■ **SELECTED EXTRACT**
══════

A Romanian botnet group named ‘RUBYCARP’ is leveraging known vulnerabilities and performing brute force attacks to breach corporate networks and compromise servers for financial gain.
According to a new report by Sysdig, RUBYCARP currently operates a botnet managed via private IRC channels comprising over 600 compromised servers.
Sysdig has found 39 variants of the RUBYCARP botnet’s Perl-based payload (shellbot), with only eight appearing on VirusTotal, illustrating low detection rates for the activity.
“The Sysdig Threat Research Team (Sysdig TRT) recently discovered a long-running botnet operated by a Romanian threat actor group, which we are calling RUBYCARP,” explains the researchers.
“Evidence suggests that this threat actor has been active for at least 10 years.”
The researchers have noted some associations with the Outlaw APT threat group, though the link is loose and based on common tactics used across botnets.
RUBYCARP attacks
Sysdig reports that it has been detecting RUBYCARP’s probes to its honeypots for several months, targeting Laravel applications via CVE-2021-3129, a remote code execution vulnerability.
More recently, the analysts observed RUBYCARP performing brute-forcing SSH servers and targeting WordPress sites using credential dumps.
Once the shellbot payload is installed on a compromised server, it connects to the IRC-based command and control (C2) server and becomes part of the botnet.
The researchers have discovered three distinct botnet clusters, namely ‘Juice,’ ‘Cartier,’ and ‘Aridan,’ which are likely used for different purposes.
If the client fails to configure its connection properly, it gets kicked out, and its IP is blocked in an effort to safeguard the infrastructure from security analysts attempting unauthorized probes.
Sysdig also notes that the attackers rotate their infrastructure frequently to evade detection and blocks, with a list of the mapped infrastructure found on this GitHub page
Hacked servers abused in attacks
Newly infected devices can be used to launch distributed denial of service (DDoS) attacks, phishing and financial fraud, and to mine cryptocurrency.
RUBYCARP uses the NanoMiner, XMrig, and a custom miner named C2Bash to mine cryptocurrencies like Monero, Ethereum, and Ravencoin, using the victim’s computational resources.
The threat group also uses phishing to steal financial information such as credit card numbers.
They achieve this by deploying phishing templates on compromised servers or sending phishing emails from them, targeting individuals or organizations with deceptive messages.
The phishing templates used in the latest campaign indicate a European targeting scope, including the Swiss Bank, Nets Bank, and Bring Logistics.
Though RUBYCARP is not among the largest botnet operators out there, the fact that they have managed to operate largely undetected for over a decade shows a degree of stealth and operational security.
In addition to operating a botnet, SYSDIG says that they are also involved in developing and selling “cyber weapons,” indicating a large arsenal of tools at their disposal.

══════

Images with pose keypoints

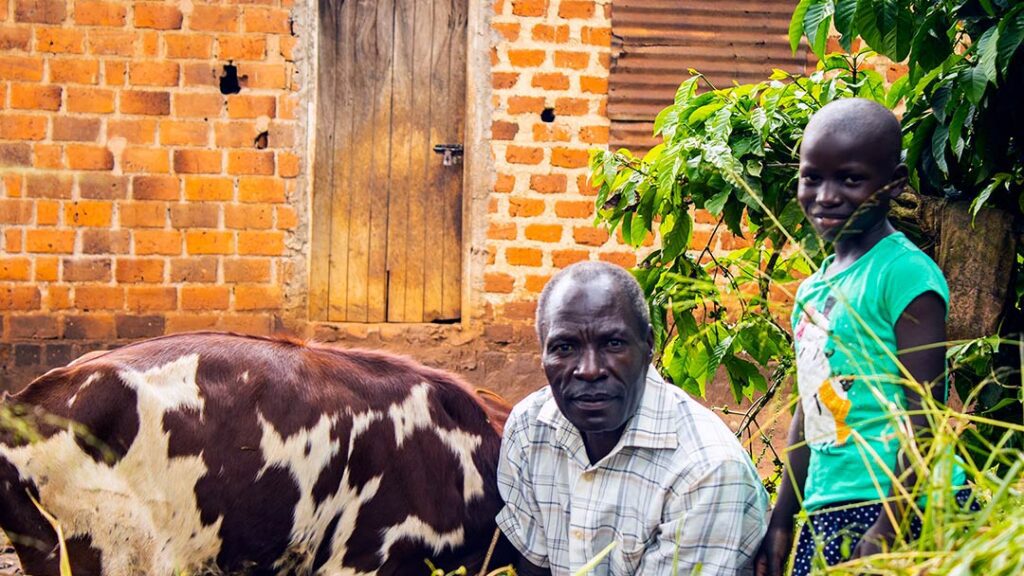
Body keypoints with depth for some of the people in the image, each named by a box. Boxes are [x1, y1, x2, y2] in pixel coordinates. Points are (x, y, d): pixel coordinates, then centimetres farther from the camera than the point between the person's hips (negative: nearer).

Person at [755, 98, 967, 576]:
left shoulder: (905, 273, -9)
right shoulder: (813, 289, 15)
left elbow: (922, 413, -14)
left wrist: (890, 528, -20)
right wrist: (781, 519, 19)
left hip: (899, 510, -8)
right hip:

══════

■ **QUESTIONS ON THE MATERIAL**
**a.** Name every tool the RUBYCARP article says the group uses to mine cryptocurrency.
**b.** Revise the part of the RUBYCARP article that opens with the words "A Romanian botnet" and closes with "600 compromised servers.", putting "password-guessing attacks" in place of "brute force attacks".
**c.** Decide whether each statement agrees with the RUBYCARP article: (i) all 39 variants of the shellbot payload appear on VirusTotal; (ii) the botnet is managed through private IRC channels; (iii) the phishing templates in the latest campaign point to targets in Asia.

■ **TASK-BY-TASK OUTPUTS**
**a.** NanoMiner, XMrig, C2Bash

**b.**
A Romanian botnet group named ‘RUBYCARP’ is leveraging known vulnerabilities and performing password-guessing attacks to breach corporate networks and compromise servers for financial gain.
According to a new report by Sysdig, RUBYCARP currently operates a botnet managed via private IRC channels comprising over 600 compromised servers.

**c.**
(i) No: "with only eight appearing on VirusTotal"
(ii) Yes: "managed via private IRC channels"
(iii) No: "indicate a European targeting scope"